The letter asks the EU to further delay the date by which the UK has to leave the bloc.
But Johnson has always insisted the UK will leave by October 31st without any delay - and crucially he didn't sign the letter.
That deliberate ambiguity will be scrutinised by Scotland's top court this week to see if it might have broken the law.
On Sunday the opposition Labour party declared that was exactly what happened.
Its chief Brexit official Keir Starmer told the UK's BBC: "The law is very clear.
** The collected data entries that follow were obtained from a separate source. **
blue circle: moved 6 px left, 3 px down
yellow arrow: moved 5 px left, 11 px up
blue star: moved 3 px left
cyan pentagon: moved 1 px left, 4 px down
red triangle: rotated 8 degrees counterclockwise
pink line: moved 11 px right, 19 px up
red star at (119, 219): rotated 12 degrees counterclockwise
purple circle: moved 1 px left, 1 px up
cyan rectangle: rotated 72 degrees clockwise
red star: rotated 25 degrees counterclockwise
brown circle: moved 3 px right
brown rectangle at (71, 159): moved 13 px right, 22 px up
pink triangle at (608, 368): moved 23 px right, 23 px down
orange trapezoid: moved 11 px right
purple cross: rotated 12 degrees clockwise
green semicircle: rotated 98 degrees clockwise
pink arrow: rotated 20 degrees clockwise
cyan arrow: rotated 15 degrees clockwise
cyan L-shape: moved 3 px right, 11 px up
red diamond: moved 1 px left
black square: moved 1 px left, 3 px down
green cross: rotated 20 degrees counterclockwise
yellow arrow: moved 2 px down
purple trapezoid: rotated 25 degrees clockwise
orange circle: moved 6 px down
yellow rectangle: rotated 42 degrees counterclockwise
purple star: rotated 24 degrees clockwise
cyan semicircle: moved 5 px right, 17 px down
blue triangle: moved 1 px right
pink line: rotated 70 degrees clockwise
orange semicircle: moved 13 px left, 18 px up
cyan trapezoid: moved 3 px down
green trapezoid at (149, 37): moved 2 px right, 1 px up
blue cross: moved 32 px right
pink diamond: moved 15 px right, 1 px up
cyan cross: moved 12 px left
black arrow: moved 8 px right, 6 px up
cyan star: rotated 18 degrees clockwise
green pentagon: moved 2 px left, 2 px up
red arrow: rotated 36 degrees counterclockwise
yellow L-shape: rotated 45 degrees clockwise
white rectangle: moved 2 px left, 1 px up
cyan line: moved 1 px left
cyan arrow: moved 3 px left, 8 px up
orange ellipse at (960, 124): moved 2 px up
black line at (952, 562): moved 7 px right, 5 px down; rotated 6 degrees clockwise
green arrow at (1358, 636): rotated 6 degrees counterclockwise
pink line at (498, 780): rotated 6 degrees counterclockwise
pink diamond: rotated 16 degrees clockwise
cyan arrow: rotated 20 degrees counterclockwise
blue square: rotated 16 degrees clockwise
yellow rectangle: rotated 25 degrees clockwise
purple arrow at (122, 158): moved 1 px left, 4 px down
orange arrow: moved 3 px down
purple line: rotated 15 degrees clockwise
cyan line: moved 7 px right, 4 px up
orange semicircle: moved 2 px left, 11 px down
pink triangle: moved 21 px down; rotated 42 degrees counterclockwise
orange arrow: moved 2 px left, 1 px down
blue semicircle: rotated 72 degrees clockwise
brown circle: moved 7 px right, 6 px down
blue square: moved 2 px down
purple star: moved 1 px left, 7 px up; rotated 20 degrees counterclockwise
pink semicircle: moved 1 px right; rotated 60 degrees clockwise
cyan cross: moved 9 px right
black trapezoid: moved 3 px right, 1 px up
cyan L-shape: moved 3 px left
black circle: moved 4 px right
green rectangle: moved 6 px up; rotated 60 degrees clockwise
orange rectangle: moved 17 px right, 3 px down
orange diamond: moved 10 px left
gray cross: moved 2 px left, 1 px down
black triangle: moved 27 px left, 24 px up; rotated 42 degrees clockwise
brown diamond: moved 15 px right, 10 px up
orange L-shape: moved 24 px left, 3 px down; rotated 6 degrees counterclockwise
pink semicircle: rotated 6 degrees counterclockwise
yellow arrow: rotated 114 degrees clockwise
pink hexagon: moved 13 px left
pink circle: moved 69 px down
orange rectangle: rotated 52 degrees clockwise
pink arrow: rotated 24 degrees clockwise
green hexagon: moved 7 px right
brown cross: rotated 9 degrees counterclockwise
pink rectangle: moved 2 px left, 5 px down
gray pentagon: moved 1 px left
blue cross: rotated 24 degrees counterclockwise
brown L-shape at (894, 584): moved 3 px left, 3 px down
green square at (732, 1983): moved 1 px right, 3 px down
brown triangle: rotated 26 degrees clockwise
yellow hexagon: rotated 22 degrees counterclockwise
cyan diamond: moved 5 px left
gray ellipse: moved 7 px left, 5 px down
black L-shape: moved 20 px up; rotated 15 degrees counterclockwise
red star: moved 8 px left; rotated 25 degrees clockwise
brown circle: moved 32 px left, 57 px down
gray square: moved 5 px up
He should have signed one letter, in accordance with the law."
"If we crash out because of what he’s done with the letters, in 11 days time without a deal, he bears personal responsibility for that," he added.
But Johnson's government is sticking to its script.
On Sunday Michael Gove, a close adviser to Johnson, told the UK's Sky News: "We are going to leave on October the 31st."
Gove also said the risk of no deal had increased and the government was stepping up preparations for it.
The International Monetary Fund has warned that a no deal Brexit would threaten the world's economy and reduce the UK's GDP by somewhere between 3.5 percent and 5 percent.
And the UK Institute for Fiscal Studies has warned that it would push level of government debt to their point for over 50 years.
Johnson's government insist that such warning are exaggerations.